Livers donated after cardiac death safe to use in liver cancer
Volume 4, Issue 3, 2015
Expanding donation options could help reduce organ shortages for liver transplants.
Kristopher (Kris) P. Croome, M.D.
Some patients with liver cancer can be cured with a liver transplant. But because of the shortage of donated organs, these patients often die waiting for a liver. That's partly because most transplant centers typically use livers only from donors who die of brain death.
But in the largest study of its kind, transplant physicians at Mayo Clinic's campus in Florida have found that liver cancer patients have the same beneficial outcomes whether using livers from donors who died after certain cases of cardiac death or after brain death. The study was published in the American Journal of Transplantation in May 2015.
"Our program has one of the largest experiences in the world with liver transplants using donations after cardiac death," said the study's lead investigator, transplant surgeon Kristopher (Kris) P. Croome, M.D. "We now know that these organs effectively offer new life for patients with liver cancer. I believe this study firmly and finally answers the question as to whether liver donations after cardiac death are as viable for patients with liver cancer as are livers from donors who die from brain death. They are."
Using organs after cardiac death for liver transplants could increase the number of transplants performed by 10 percent to 15 percent nationwide, Dr. Croome said, possibly reducing some of the organ shortage.
"One reason why the wait time for liver transplant is short at Mayo Clinic's campus in Florida is that we efficiently and successfully use both types of donated livers," he said. "But nationwide, over the last decade, the transplant list and the number of liver cancer patients have been increasing."
Some studies have suggested that liver donation after cardiac death has inferior results in patients with liver cancer because the donated liver sustains some damage from loss of oxygen during organ recovery. The concern has been that these donor livers may not be healthy enough to fight off development of new cancer if donor recipients have any circulating tumor cells at the time of transplant, Dr. Croome said.
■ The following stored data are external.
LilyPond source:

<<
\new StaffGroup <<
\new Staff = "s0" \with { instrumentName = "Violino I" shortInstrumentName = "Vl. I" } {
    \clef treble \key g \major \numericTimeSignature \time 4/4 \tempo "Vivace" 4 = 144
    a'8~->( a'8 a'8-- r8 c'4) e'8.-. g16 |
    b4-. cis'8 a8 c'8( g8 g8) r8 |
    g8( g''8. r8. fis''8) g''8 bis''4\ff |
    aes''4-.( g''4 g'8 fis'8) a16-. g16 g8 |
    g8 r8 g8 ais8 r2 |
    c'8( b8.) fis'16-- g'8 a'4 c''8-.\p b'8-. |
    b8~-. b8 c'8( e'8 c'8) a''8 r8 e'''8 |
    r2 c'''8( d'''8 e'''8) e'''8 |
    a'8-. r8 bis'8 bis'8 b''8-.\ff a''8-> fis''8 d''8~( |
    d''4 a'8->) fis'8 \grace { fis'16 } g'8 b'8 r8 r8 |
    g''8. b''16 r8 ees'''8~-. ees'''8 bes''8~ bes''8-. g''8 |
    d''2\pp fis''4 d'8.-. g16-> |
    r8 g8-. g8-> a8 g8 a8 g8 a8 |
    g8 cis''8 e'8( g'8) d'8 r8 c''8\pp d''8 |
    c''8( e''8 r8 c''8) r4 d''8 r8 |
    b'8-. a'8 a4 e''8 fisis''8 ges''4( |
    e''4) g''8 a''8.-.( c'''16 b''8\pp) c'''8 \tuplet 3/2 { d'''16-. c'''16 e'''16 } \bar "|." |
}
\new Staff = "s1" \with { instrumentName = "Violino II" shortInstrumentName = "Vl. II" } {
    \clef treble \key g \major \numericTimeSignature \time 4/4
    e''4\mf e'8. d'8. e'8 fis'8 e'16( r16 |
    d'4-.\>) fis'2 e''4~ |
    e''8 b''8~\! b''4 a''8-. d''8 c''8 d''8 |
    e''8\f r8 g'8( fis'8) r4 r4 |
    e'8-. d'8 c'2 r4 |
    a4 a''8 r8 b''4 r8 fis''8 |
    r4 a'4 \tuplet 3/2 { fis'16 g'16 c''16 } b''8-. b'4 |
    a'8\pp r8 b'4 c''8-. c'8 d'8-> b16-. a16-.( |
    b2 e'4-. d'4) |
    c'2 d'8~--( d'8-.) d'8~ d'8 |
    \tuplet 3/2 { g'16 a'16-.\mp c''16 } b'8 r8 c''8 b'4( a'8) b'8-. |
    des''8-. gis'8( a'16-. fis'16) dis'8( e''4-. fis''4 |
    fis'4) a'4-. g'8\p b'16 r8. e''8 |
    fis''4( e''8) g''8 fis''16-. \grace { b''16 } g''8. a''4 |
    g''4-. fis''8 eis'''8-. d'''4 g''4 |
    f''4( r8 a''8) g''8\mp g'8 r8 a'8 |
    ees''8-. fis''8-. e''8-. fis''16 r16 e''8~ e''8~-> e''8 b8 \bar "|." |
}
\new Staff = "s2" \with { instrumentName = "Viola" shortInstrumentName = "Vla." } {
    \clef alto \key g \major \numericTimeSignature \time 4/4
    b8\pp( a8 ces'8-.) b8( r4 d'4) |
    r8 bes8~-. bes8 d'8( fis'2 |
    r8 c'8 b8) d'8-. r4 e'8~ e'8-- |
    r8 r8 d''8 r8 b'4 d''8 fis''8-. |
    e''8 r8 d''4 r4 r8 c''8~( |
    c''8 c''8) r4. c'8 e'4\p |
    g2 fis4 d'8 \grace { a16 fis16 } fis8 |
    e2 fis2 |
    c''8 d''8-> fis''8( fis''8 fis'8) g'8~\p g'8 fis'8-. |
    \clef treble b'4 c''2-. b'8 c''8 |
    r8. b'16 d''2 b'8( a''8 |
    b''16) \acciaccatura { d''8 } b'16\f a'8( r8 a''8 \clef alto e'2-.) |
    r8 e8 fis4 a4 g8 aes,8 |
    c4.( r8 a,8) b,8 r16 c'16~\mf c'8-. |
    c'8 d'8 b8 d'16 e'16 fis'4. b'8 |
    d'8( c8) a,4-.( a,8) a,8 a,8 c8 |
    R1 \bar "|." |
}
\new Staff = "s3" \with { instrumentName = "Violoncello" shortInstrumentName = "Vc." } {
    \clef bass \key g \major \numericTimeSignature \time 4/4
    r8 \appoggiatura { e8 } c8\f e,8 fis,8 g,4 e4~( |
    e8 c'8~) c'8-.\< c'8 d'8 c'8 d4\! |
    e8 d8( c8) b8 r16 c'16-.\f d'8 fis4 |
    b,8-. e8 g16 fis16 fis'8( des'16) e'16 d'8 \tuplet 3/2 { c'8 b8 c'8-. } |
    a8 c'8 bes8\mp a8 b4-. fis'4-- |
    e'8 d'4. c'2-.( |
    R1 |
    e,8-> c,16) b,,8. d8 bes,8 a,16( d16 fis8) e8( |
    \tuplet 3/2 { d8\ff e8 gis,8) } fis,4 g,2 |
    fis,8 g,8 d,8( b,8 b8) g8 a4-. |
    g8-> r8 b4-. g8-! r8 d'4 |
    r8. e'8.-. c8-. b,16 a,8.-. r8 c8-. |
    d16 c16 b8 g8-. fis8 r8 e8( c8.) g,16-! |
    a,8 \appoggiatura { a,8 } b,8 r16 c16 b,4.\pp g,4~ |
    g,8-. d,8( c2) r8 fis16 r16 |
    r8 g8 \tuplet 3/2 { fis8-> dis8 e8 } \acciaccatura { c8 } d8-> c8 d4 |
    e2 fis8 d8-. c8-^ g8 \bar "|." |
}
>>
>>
But his research study found that wasn't the case.
Between 2003 and 2012, the team from the Transplant Center at Mayo Clinic's campus in Florida transplanted 1,633 livers using organs from donors with brain death and 241 livers from donors with cardiac death.
In this study, the investigators identified 397 liver cancer patients who received a new liver — 340 patients who received a liver after brain death and 57 patients who received a liver after cardiac death. Researchers found no difference in liver cancer recurrence between the two groups: Liver cancer recurred in about 12 percent of patients in both donor groups.
A person who dies of a heart attack is not considered for liver donation. Instead, cardiac death is controlled in a patient who has decided to be an organ donor.
"This can occur, for example, in a patient who has had a bad brain injury and will not recover," Dr. Croome explained. "In this controlled setting, with the purpose of donating organs, a patient is taken off life support and will pass into death. Then after a short time period, the organs will be recovered and donated."